***** MATERIAL FOR THIS TASK
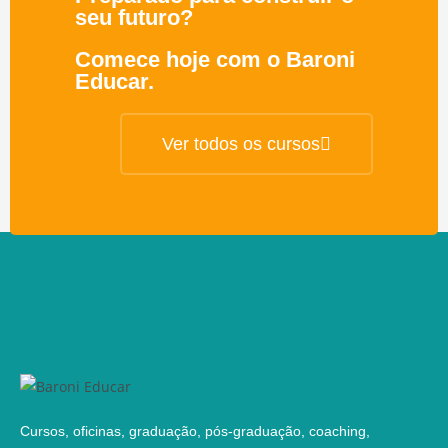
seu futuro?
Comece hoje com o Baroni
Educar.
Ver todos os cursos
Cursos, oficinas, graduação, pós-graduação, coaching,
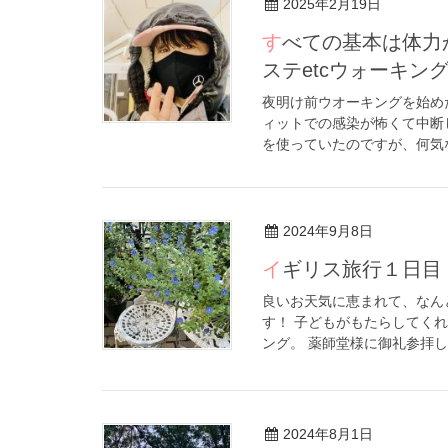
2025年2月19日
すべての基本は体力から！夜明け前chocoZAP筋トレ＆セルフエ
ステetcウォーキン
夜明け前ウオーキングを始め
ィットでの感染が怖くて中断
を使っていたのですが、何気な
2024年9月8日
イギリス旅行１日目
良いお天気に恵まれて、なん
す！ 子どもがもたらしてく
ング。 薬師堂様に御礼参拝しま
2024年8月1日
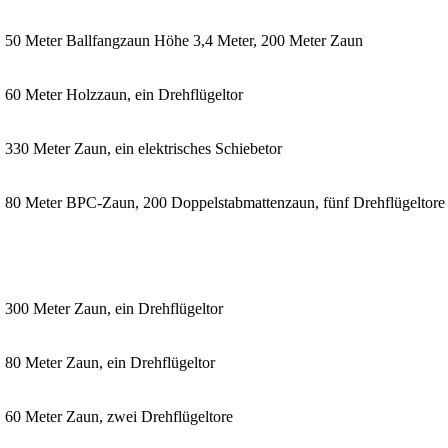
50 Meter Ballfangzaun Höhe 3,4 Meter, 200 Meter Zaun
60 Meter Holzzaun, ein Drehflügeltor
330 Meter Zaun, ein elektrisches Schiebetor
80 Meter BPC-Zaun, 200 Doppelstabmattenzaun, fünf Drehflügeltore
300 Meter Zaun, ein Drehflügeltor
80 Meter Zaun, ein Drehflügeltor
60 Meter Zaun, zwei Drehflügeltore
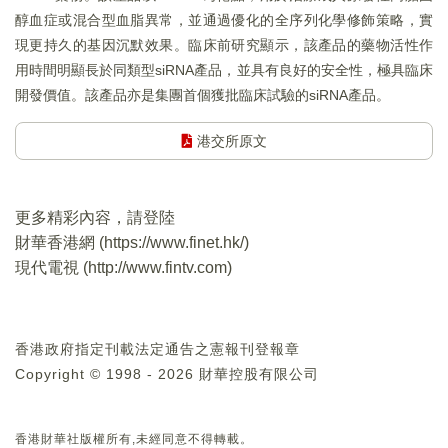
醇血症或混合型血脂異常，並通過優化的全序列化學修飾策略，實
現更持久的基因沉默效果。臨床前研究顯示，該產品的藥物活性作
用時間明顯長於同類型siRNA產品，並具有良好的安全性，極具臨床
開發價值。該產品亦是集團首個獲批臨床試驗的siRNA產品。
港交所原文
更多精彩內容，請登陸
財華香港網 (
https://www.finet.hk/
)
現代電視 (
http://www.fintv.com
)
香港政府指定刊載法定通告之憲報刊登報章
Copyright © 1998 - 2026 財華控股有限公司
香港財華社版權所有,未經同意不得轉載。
**********
_EXERCISE INSTRUCTIONS_
Reproduce every line of text from all the items above verbatim, omitting the pictures from your answer.

_WRITTEN ANSWER_
seu futuro?
Comece hoje com o Baroni
Educar.
Ver todos os cursos
Cursos, oficinas, graduação, pós-graduação, coaching,
2025年2月19日
すべての基本は体力から！夜明け前chocoZAP筋トレ＆セルフエ
ステetcウォーキン
夜明け前ウオーキングを始め
ィットでの感染が怖くて中断
を使っていたのですが、何気な
2024年9月8日
イギリス旅行１日目
良いお天気に恵まれて、なん
す！ 子どもがもたらしてく
ング。 薬師堂様に御礼参拝しま
2024年8月1日
50 Meter Ballfangzaun Höhe 3,4 Meter, 200 Meter Zaun
60 Meter Holzzaun, ein Drehflügeltor
330 Meter Zaun, ein elektrisches Schiebetor
80 Meter BPC-Zaun, 200 Doppelstabmattenzaun, fünf Drehflügeltore
300 Meter Zaun, ein Drehflügeltor
80 Meter Zaun, ein Drehflügeltor
60 Meter Zaun, zwei Drehflügeltore
醇血症或混合型血脂異常，並通過優化的全序列化學修飾策略，實
現更持久的基因沉默效果。臨床前研究顯示，該產品的藥物活性作
用時間明顯長於同類型siRNA產品，並具有良好的安全性，極具臨床
開發價值。該產品亦是集團首個獲批臨床試驗的siRNA產品。
港交所原文
更多精彩內容，請登陸
財華香港網 (
https://www.finet.hk/
)
現代電視 (
http://www.fintv.com
)
香港政府指定刊載法定通告之憲報刊登報章
Copyright © 1998 - 2026 財華控股有限公司
香港財華社版權所有,未經同意不得轉載。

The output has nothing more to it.